Former Pakistan cricketer Ramiz Raja lashes out at Grant Flower

Cricketer-turned -commentator Ramiz Raja has slammed the former Pakistan batting coach Grant Flower for his criticism of the security situation in Pakistan.

Flower, recently in an interview with ESPNCricinfo, had said that the “lack of freedom and security aspect” was the most frustrating thing of living in Pakistan during his five-year tenure as the Men in Green’s batting coach.

‘Will miss the friendly people, but not the backstabbing ex-players’ – Grant Flower. Photo: Peter Della Penna

While reflecting on his tenure as the batting coach, Flower slammed the politics within the backdoors of Pakistan Cricket Board (PCB) and local media.

“Some of the backstabbing by ex-players and a lot of the politics that happens within the TV channels, the journalists and some of the politics in the PCB itself; I won’t miss those, certainly,” Flower was quoted as saying.

The former Zimbabwe cricketer was also concerned with opener Fakhar Zaman’s future and said that the left-hand batsman needs to sort out his technique to get among the runs again.

Whereas, the 48-year-old was full of praise for the top-order batsman Babar Azam and described him as the best Pakistan batsman he had ever coached.

While answering a question regarding his own future, Flower said that he will continue to work on his skills and will be looking for some new coaching assignments.

Flower joined the Pakistan team as batting coach in 2014. His five-year tenure finally came to an end when the PCB decided against renewing his contract after the Men in Green failed to qualify for the 2019 International Cricket Council (ICC) World Cup semi-finals.

While speaking in a Youtube video, Raja was disappointed with Flower’s statement and claimed that he was looked after well by the Pakistan Cricket Board (PCB).

“I felt really bad when Grant said that security was a concern in Pakistan,” said Raja.

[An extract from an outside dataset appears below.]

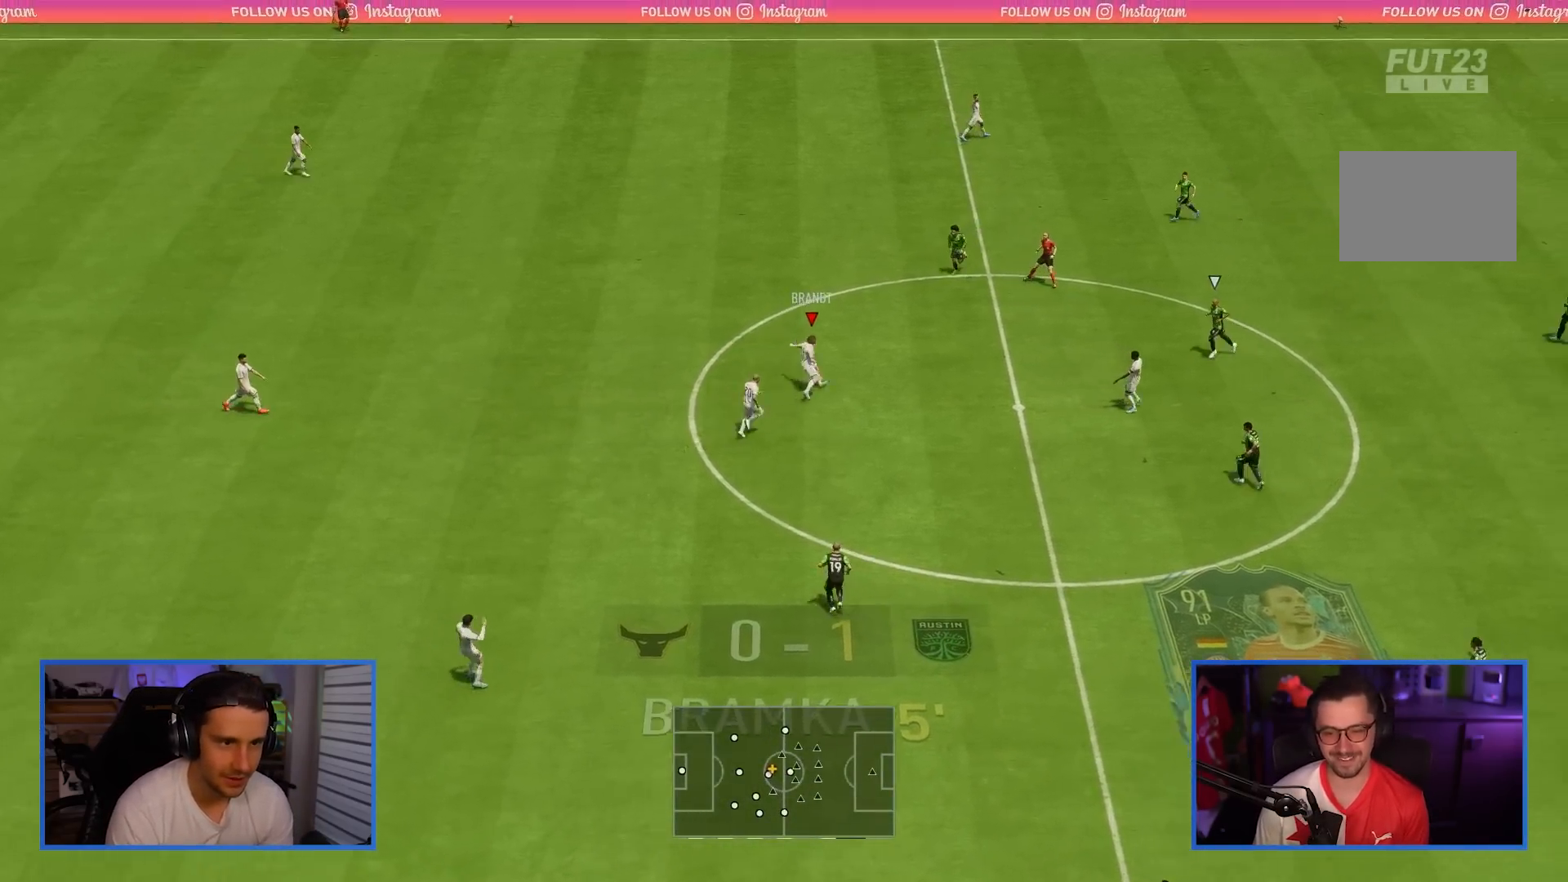
Gameplay with a controller (PlayStation layout); each line is a JSON object with the inputs held at the frame after it. "events" lists button and stick changes between this image and that frame as [ms after this image, input, new state], when the widget could be followed in between. Not read: L3 R3.
{"buttons": [], "left_stick": "down", "right_stick": "center", "events": [[300, "left_stick", "center"], [383, "left_stick", "down"]]}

“I had seen him regularly roaming around the liberty market, visiting various restaurants and jogging outside on the streets. The PCB provided him excellent security as well as five-star accommodation in the National Cricket Academy (NCA) Lahore.”

The 57-year-old also feels that the PCB was supportive of his services despite no drastic improvement in Pakistan batting.

“The PCB experimented with him for 5 years, yet there are no Pakistani batsmen in the ICC rankings for top ten batsmen,” he said.

Former Pakistan cricketer believes that coaches should be more graceful in their exit when their contracts expire.

“I have noticed a trend around the world that when coaches leave their job, they start criticising their previous boards,” he said.

“I think a person should show more grace and not badmouth their previous employers. I was part of the PCB as Chief Executive Officer (CEO), yet when I left my job, I didn’t criticise the organisation.”